Intellectual Property Rights:

  1. Notwithstanding delivery of and the passing of title in any Products to Customer, nothing in these Terms and Conditions shall have the effect of granting or transferring to, or vesting in, Customer any intellectual property rights in or to any Product, or other work product of Company, including without limitation, designs, specifications, technical information, or any other deliverables provided to Customer.
  2. For any Products that carry an intellectual property license from their original manufacturer, if any, the Company shall assign to Customer such other manufacturer’s license that does not prohibit such assignment.

Security Interest:

To secure Customer’s prompt and complete payment and performance of any and all present and future indebtedness, obligations and liabilities of Customer to the Company, Customer hereby grants to the Company a first-priority security interest in all Products purchased under this Agreement by Customer from the Company, wherever located, and whether now existing or hereafter arising or acquired from time to time, and in all accessions thereto and replacements or modifications thereof, as well as all proceeds (including insurance proceeds) of the foregoing.

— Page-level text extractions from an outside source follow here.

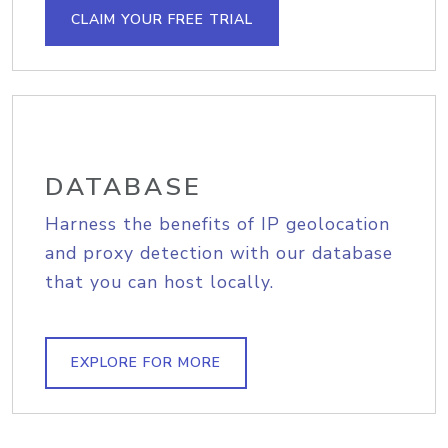
CLAIM YOUR FREE TRIAL
DATABASE
Harness the benefits of IP geolocation
and proxy detection with our database
that you can host locally.
EXPLORE FOR MORE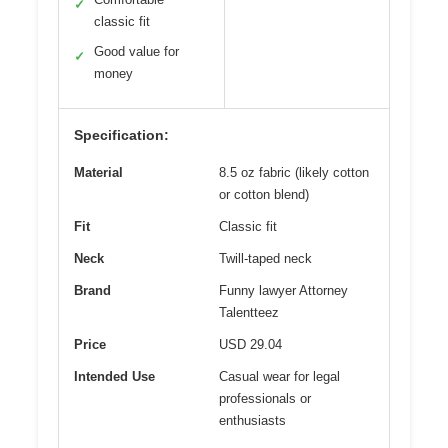
✓
classic fit
Good value for
✓
money
Specification:
Material
8.5 oz fabric (likely cotton
or cotton blend)
Fit
Classic fit
Neck
Twill-taped neck
Brand
Funny lawyer Attorney
Talentteez
Price
USD 29.04
Intended Use
Casual wear for legal
professionals or
enthusiasts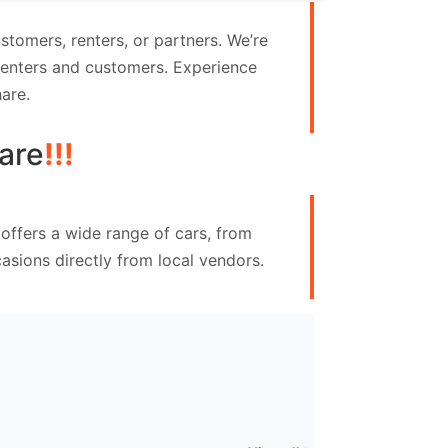
tomers, renters, or partners. We’re
 renters and customers. Experience
are.
are
!!!
offers a wide range of cars, from
asions directly from local vendors.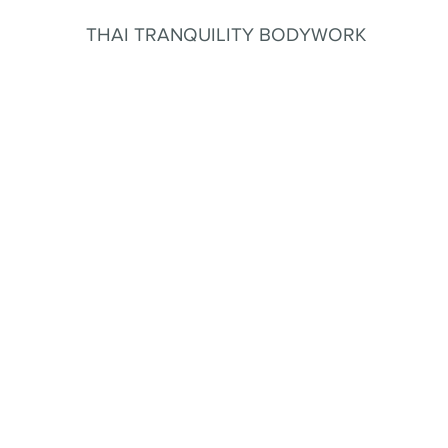
THAI TRANQUILITY BODYWORK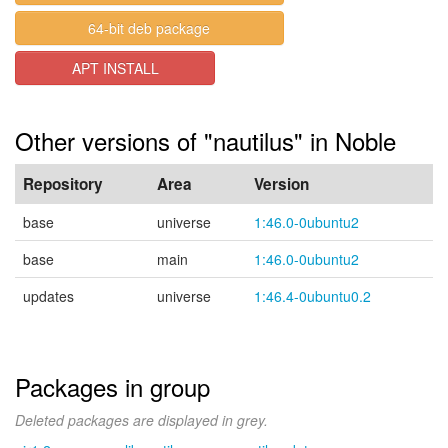
64-bit deb package
APT INSTALL
Other versions of "nautilus" in Noble
Repository
Area
Version
base
universe
1:46.0-0ubuntu2
base
main
1:46.0-0ubuntu2
updates
universe
1:46.4-0ubuntu0.2
Packages in group
Deleted packages are displayed in grey.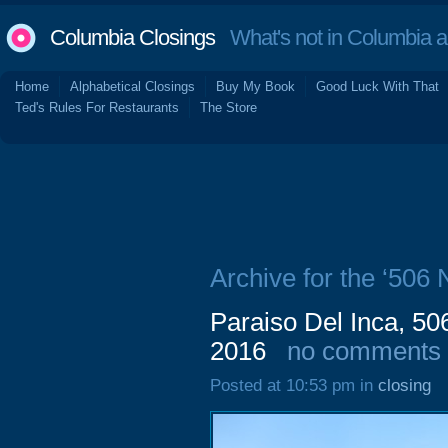
Columbia Closings
What's not in Columbia 
Home
Alphabetical Closings
Buy My Book
Good Luck With That
Ted's Rules For Restaurants
The Store
Archive for the ‘506 
Paraiso Del Inca, 50
2016
no comments
Posted at 10:53 pm in
closing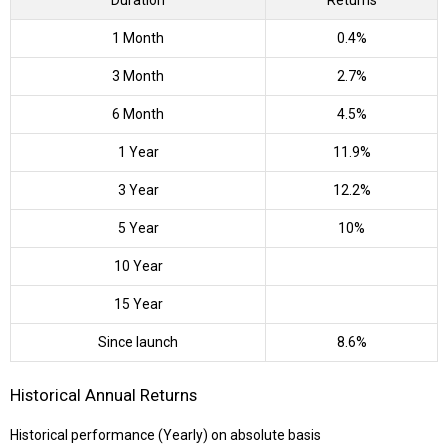
Duration
Returns
1 Month
0.4%
3 Month
2.7%
6 Month
4.5%
1 Year
11.9%
3 Year
12.2%
5 Year
10%
10 Year
15 Year
Since launch
8.6%
Historical Annual Returns
Historical performance (Yearly) on absolute basis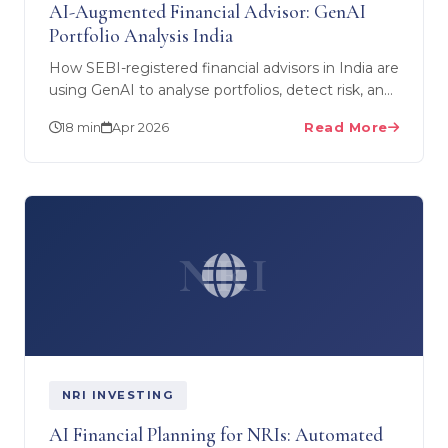
AI-Augmented Financial Advisor: GenAI
Portfolio Analysis India
How SEBI-registered financial advisors in India are
using GenAI to analyse portfolios, detect risk, and
enhance client outcomes — without replacing
18 min
Apr 2026
Read More
human…
NRI
NRI INVESTING
AI Financial Planning for NRIs: Automated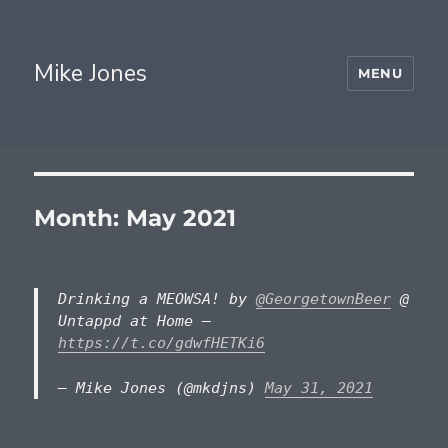
Mike Jones
MENU
Month:
May 2021
Drinking a MEOWSA! by
@GeorgetownBeer
@
Untappd at Home —
https://t.co/gdwfHETKi6
— Mike Jones (@mkdjns)
May 31, 2021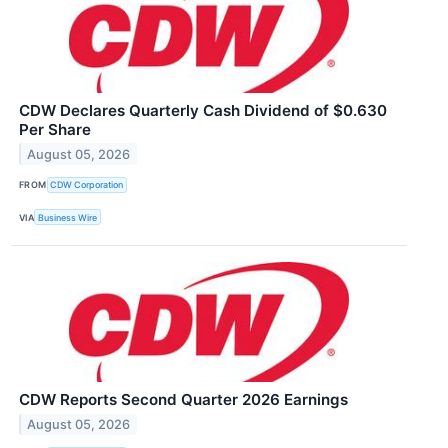
CDW Declares Quarterly Cash Dividend of $0.630
Per Share
August 05, 2026
FROM
CDW Corporation
VIA
Business Wire
CDW Reports Second Quarter 2026 Earnings
August 05, 2026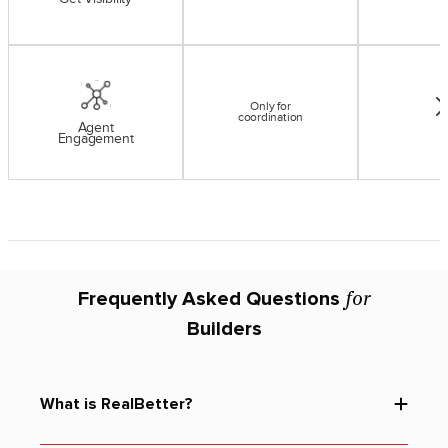
Only for
coordination
Agent
Engagement
for
Frequently Asked Questions
Builders
What is RealBetter?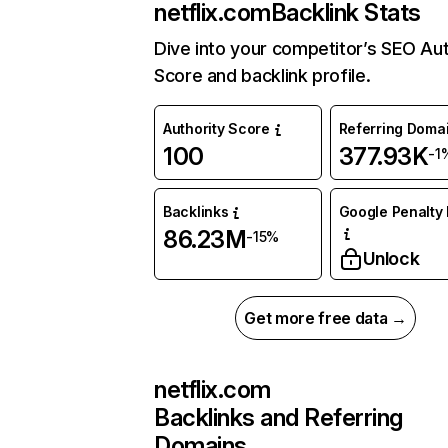
netflix.com
Backlink Stats
Dive into your competitor’s SEO Aut
Score and backlink profile.
Authority Score
Referring Doma
100
377.93K
-1
Backlinks
Google Penalty 
86.23M
-15%
Unlock
Get more free data →
netflix.com
Backlinks and Referring
Domains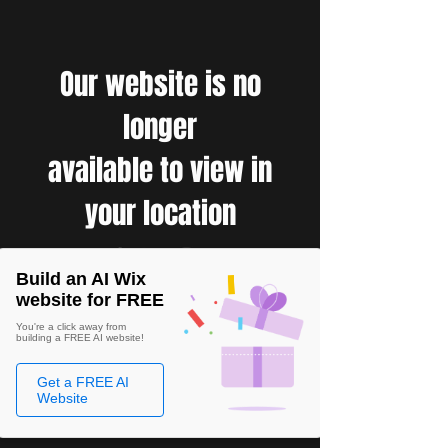
Our website is no
longer
available to view in
your location
Build an AI Wix
website for FREE
You're a click away from
building a FREE AI website!
Get a FREE AI
Website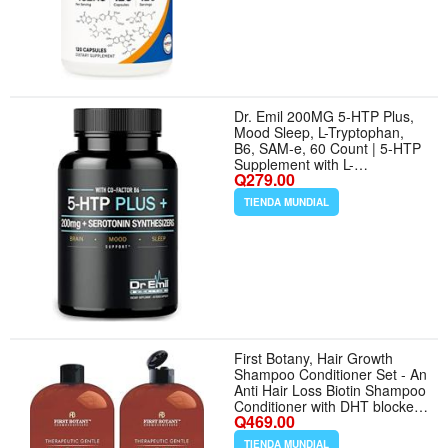
Dr. Emil 200MG 5-HTP Plus,
Mood Sleep, L-Tryptophan,
B6, SAM-e, 60 Count | 5-HTP
Supplement with L-
Q279.00
Tryptophan, SAM-e and
Vitamin B6, Mood Support,
TIENDA MUNDIAL
Serotonin Conversion and
Normal Healthy Sleep Support
First Botany, Hair Growth
Shampoo Conditioner Set - An
Anti Hair Loss Biotin Shampoo
Conditioner with DHT blockers
Q469.00
to fight Hair Loss For Men
Women, All Hair types, Sulfate
TIENDA MUNDIAL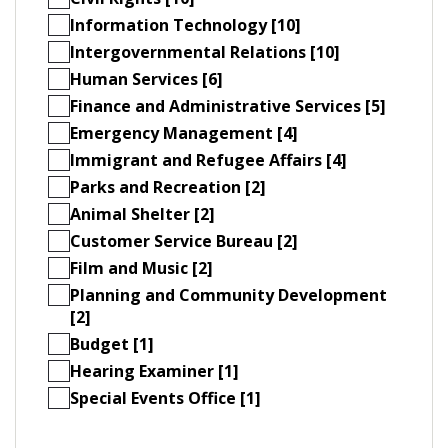
Information Technology [10]
Intergovernmental Relations [10]
Human Services [6]
Finance and Administrative Services [5]
Emergency Management [4]
Immigrant and Refugee Affairs [4]
Parks and Recreation [2]
Animal Shelter [2]
Customer Service Bureau [2]
Film and Music [2]
Planning and Community Development
[2]
Budget [1]
Hearing Examiner [1]
Special Events Office [1]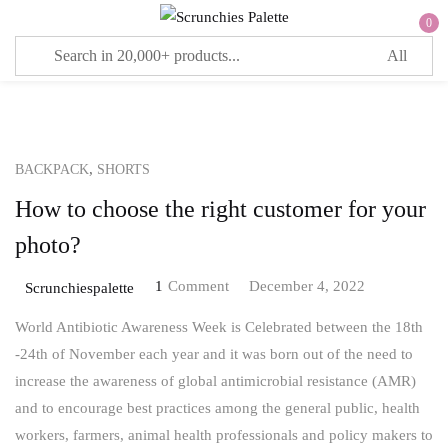
0
Sign in
,
BACKPACK
SHORTS
Remember me
Lost password?
How to choose the right customer for your
LOG IN
photo?
1
Comment
December 4, 2022
Scrunchiespalette
CREATE AN ACCOUNT
World Antibiotic Awareness Week is Celebrated between the 18th
-24th of November each year and it was born out of the need to
increase the awareness of global antimicrobial resistance (AMR)
and to encourage best practices among the general public, health
workers, farmers, animal health professionals and policy makers to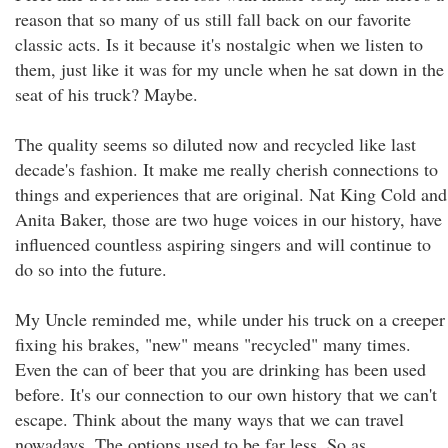
reason that so many of us still fall back on our favorite
classic acts. Is it because it's nostalgic when we listen to
them, just like it was for my uncle when he sat down in the
seat of his truck? Maybe.
The quality seems so diluted now and recycled like last
decade's fashion. It make me really cherish connections to
things and experiences that are original. Nat King Cold and
Anita Baker, those are two huge voices in our history, have
influenced countless aspiring singers and will continue to
do so into the future.
My Uncle reminded me, while under his truck on a creeper
fixing his brakes, "new" means "recycled" many times.
Even the can of beer that you are drinking has been used
before. It's our connection to our own history that we can't
escape. Think about the many ways that we can travel
nowadays. The options used to be far less. So as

Customer hereby authorizes the Company to file Uniform Commercial Code financing statements, amendments, and continuation statements in connection therewith and to take all other actions the Company deems necessary or desirable to evidence the Company’s security interest in such Products, and to perfect, maintain, protect, and foreclose on the security interest granted herein.

Waiver:

Customer shall not assign an Order without the prior written consent of the Company, and any purported assignment shall be void. The Company may assign an Order and its rights and obligations in connection therewith at any time without notice to Customer

Assignment:

No waiver by the Company of any breach of these Terms and Conditions by Customer shall be considered as a waiver of the subsequent breach of the same or any other provision.

Severability:

If any provision or portion of these Terms and Conditions shall be adjudged invalid or unenforceable by a court of competent jurisdiction or by operation of any applicable law, that provision or portion of these Terms and Conditions shall be deemed omitted and the remaining provisions and portions shall remain in full force and effect.